Burgos has its decayed charm and is at that seesaw tipping balance between hip, seedy, magic, semi-tragic. A place of 40-year-old neon and even art deco (Clipper Hotel) that almost any artist without money can still barely afford.* In other words, beatniks of the early 1950s would have loved this place, so out of time and near to the financial graveyards of corporate and cosmic excess.
I walk alone across dark side alleys observing the growth of boutique bars and outdoor eateries that are a little too expensive for what you get, but have that buzz: El Chupacabra ($2.25 'street' tacos, a much better, more filling, vegetarian burrito), The Crying Tiger (similarly overpriced pad thai and satay skewers). I stop by B-Sides and watch the strangely hypnotic pole dancing with an old friend who I beat in Jenga three times straight. Lap dance victory.

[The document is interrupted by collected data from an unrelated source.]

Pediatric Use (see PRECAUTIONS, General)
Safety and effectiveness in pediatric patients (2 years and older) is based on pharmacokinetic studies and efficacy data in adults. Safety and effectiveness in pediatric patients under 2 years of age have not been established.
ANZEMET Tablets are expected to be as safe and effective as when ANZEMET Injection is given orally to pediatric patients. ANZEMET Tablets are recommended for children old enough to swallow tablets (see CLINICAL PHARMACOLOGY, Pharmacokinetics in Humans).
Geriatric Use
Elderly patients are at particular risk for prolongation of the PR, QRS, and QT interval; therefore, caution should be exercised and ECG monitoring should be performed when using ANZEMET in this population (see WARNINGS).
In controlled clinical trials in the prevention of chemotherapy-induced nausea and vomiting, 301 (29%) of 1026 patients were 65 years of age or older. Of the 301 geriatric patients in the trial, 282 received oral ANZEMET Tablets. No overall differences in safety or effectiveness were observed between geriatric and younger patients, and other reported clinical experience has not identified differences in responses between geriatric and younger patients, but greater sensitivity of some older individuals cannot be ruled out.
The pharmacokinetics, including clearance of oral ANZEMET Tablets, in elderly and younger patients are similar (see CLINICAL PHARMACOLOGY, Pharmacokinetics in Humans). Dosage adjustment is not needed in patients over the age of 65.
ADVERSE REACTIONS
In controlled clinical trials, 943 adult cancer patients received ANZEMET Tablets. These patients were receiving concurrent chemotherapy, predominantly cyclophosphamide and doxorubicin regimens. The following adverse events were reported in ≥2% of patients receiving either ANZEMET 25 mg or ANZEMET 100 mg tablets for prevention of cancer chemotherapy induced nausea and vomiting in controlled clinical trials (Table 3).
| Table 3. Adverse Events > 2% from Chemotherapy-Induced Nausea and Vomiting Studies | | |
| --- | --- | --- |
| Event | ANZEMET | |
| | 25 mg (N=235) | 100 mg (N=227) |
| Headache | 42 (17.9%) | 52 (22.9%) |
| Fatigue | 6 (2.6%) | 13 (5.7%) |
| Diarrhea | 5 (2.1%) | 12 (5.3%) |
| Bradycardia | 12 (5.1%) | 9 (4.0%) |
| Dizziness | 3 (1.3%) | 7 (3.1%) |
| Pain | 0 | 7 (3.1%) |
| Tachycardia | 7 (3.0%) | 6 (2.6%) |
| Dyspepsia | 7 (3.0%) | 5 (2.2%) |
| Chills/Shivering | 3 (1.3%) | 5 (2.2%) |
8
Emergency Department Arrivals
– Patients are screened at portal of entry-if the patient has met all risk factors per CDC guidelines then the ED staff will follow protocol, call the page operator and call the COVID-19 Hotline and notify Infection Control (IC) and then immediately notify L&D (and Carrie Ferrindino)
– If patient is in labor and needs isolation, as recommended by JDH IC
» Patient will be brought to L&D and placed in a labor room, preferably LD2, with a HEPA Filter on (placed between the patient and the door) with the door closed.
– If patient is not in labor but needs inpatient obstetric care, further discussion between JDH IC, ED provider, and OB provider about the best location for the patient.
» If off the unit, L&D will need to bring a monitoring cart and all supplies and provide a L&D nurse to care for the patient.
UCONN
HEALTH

I stumble across the Cathouse––distressed wood, Hemingwayesque animal hides on the wall, bar ladies in Flinstone-era microdresses–– maybe the first hipster bar-fine establishment ever. A couple beers in me, I muse that when everything seems to change, nothing changes at all. The sleeping mothers and children on the streets, vagrant kids, brought here by the eddies of poverty and apparently free-floating tourist currency.
Burgos: a fading vision of empire and Asiatic obsequience now taking on a museum patina, reclaimed by the artists, lovers, local yuppies. For them this 1am flute love sonnet to Makati the diverse. To passing backpackers, ladyboys, lesbian couples, non-nationality-specific sex tourists, hospitality workers, beggars, taxi drivers, wrong-way pizza delivery scooters, rats, cockroaches. To Makati the inexorable. Free jazz, pungent sewers of the mind.
SEO alert : Damon Shulenberger, i.e. Dr. Burgos of Intersection Cafe - EnduranceWriter, rarely done.
*Admittedly, the place may be out of reach of many lokals. I can just afford it––I am my own litmus.